By Carol Francois
Commercial mediation is a process used to resolve disagreements that occur in commercial relationships. This can include disagreements over land, materials, rights, opportunities and contracts. There normally are six stages in a commercial mediation process. Both parties must agree to use the services of a professional mediator to resolve the dispute and to be bound by the agreement that is reached.
A professional mediator often is a lawyer who has completed an additional training program in commercial mediation. He or she has a combination of legal knowledge and expertise, as well as the skills necessary to reach a resolution that is agreeable to both parties. The use of commercial mediation to resolve business disputes is steadily increasing because it is an excellent way to resolve a dispute through a formal process, at a much lower cost than civil litigation. It is important for both sides in the dispute to agree to the mediation process and to the appointment of the particular mediator.
There are six typical stages involved in a commercial mediation process, and although the details may vary, most mediation follows this outline. Both sides are expected to arrive at the mediation session prepared to review the details of the dispute and with the authorization to reach an agreement. The amount of preparation required depends on the length of the dispute, but most companies take at least two to three days to organize the supporting materials into a binder and prepare opening statements and a summary of the main issues. A list of possible resolution options and negotiable items can be very helpful during the actual process.

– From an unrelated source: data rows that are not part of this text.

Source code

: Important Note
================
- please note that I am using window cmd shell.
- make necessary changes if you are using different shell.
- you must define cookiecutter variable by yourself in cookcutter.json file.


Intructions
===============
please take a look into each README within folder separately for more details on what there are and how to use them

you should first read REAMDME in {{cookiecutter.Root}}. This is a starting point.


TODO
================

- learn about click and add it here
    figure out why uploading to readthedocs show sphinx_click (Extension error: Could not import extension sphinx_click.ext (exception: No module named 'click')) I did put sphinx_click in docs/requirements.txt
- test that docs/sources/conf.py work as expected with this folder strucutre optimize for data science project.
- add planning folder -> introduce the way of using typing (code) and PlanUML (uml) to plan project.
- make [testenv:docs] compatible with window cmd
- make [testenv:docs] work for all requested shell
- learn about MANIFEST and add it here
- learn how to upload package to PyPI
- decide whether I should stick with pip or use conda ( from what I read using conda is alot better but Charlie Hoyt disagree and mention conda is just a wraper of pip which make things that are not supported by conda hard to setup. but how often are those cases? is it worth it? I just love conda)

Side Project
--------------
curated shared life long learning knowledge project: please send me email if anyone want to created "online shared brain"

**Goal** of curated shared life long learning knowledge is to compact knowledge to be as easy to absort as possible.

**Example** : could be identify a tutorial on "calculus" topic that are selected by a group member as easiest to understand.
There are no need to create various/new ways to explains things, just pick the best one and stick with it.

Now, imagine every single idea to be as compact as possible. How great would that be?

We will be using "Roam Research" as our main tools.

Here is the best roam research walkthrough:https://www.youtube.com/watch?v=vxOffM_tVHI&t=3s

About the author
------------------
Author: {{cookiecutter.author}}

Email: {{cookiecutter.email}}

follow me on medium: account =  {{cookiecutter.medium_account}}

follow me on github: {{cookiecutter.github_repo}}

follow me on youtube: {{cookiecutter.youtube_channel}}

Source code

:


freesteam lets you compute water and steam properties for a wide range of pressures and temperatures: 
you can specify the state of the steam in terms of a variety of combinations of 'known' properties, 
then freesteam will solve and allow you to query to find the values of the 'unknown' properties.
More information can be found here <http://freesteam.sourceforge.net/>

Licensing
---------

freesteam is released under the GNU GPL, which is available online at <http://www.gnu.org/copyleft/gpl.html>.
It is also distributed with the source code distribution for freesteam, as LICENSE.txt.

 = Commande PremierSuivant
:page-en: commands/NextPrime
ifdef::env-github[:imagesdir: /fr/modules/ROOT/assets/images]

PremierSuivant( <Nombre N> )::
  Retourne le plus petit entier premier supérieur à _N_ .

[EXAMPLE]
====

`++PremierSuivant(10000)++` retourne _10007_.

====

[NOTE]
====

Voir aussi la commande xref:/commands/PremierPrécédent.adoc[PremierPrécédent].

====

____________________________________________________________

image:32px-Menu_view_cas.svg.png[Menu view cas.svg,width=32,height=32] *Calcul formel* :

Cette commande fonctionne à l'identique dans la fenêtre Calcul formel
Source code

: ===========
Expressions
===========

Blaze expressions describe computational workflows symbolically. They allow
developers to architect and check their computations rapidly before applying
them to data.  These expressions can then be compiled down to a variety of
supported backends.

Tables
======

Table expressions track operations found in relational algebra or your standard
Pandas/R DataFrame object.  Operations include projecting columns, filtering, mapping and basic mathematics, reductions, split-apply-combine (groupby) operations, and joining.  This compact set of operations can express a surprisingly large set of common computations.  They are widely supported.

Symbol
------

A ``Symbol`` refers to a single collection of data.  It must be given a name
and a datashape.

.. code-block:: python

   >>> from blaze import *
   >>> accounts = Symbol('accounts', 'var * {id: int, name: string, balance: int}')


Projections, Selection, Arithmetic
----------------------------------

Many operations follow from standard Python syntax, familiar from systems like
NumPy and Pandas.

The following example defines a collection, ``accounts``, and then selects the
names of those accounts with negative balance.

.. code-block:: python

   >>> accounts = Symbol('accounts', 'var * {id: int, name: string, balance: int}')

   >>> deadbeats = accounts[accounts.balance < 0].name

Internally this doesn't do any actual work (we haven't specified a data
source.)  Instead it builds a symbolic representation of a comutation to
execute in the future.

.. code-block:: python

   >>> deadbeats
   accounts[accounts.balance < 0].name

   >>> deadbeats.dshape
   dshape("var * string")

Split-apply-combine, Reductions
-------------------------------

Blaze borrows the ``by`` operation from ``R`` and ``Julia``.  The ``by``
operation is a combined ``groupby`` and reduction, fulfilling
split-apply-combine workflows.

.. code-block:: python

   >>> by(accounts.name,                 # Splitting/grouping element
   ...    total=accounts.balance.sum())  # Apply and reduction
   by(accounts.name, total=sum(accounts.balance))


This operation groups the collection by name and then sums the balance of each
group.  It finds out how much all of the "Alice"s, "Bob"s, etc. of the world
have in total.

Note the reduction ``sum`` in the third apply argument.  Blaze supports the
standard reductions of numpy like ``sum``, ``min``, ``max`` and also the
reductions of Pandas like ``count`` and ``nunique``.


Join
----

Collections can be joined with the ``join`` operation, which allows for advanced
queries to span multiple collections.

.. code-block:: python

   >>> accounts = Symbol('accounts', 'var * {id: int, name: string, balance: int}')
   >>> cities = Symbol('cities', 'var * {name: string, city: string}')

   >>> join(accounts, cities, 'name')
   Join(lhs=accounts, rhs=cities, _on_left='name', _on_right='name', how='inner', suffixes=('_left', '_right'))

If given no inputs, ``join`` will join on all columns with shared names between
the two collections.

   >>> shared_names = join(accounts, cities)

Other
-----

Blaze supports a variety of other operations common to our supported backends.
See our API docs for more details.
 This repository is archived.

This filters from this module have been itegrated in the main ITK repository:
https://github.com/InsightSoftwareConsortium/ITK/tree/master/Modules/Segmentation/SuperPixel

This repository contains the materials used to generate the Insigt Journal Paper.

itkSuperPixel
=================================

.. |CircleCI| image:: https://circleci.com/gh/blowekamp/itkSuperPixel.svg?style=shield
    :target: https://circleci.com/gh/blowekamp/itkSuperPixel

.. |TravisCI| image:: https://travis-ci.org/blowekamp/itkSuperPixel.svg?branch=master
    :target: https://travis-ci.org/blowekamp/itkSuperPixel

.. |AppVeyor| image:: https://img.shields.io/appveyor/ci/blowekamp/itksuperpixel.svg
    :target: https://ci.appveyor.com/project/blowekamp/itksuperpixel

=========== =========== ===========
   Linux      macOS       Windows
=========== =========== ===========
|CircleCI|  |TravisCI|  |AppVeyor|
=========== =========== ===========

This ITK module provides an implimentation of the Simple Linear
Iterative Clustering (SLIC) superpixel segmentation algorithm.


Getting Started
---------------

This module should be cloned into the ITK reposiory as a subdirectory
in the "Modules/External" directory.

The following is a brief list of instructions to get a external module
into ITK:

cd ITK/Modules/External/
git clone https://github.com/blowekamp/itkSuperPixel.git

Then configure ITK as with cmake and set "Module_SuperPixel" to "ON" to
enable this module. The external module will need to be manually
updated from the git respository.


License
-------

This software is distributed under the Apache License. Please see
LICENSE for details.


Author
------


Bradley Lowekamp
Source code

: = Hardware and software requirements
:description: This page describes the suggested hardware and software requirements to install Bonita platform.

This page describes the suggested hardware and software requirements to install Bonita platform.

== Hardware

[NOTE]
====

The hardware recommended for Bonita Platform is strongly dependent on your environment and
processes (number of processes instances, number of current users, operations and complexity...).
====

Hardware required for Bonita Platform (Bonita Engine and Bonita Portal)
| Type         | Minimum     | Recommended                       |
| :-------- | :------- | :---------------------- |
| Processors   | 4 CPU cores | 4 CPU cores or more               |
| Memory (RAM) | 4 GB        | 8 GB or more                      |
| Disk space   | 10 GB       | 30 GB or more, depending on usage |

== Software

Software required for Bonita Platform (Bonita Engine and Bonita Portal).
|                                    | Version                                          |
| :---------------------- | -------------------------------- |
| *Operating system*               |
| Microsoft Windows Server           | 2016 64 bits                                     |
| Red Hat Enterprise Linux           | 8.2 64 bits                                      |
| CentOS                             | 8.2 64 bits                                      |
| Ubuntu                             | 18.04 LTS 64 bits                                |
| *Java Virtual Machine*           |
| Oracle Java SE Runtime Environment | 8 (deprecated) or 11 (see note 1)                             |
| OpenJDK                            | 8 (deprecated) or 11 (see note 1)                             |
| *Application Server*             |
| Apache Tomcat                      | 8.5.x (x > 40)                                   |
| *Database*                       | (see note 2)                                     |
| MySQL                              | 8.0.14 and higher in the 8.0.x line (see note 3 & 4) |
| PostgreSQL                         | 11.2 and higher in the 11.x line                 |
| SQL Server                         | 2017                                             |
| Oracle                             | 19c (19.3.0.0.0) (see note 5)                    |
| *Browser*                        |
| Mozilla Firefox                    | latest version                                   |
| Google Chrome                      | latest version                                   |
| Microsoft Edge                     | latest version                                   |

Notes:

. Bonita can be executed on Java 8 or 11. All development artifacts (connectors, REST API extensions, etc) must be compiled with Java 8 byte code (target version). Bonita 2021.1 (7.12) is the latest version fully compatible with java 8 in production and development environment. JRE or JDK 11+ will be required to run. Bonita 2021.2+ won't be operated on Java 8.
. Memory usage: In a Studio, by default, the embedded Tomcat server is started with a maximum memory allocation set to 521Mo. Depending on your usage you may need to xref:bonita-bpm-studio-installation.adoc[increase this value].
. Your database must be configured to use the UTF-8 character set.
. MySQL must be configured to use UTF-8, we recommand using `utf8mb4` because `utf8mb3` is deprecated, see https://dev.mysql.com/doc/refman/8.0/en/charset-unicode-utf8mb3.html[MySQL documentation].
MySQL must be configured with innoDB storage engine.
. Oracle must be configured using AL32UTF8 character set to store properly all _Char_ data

At the beginning of the commercial mediation session, the mediator makes sure that introductions are done and explains the goals, rules and etiquette of mediation. It is very common for the mediator to provide a list of expected protocols to everyone at the table. Simple rules such as no foul language, no threatening behavior and allowing the other person to speak without interruption are often listed.
The next step in the process is the opening statements of the participants. Each side is invited to explain in their own words what the cause and the impact of the dispute are and to provide at least one suggestion to resolve it. Interruption or correction by the other side is not allowed. The mediator often calls a short recess at this stage, allowing time to compare the resolution suggestions and create a list of agreed upon facts.
Both sides are brought back together to review the points raised in the opening statements and propose a compromise or series of options for resolution. Each side has an opportunity to meet privately with the mediator to discuss the relative strengths and weaknesses of their position and discuss settlement options. After these meetings, the mediator brings the two sides back together to discuss the possible solutions and work on the details until an agreement can be reached. The mediator documents the main items in writing, and both sides sign a copy of the settlement to show that they accept it.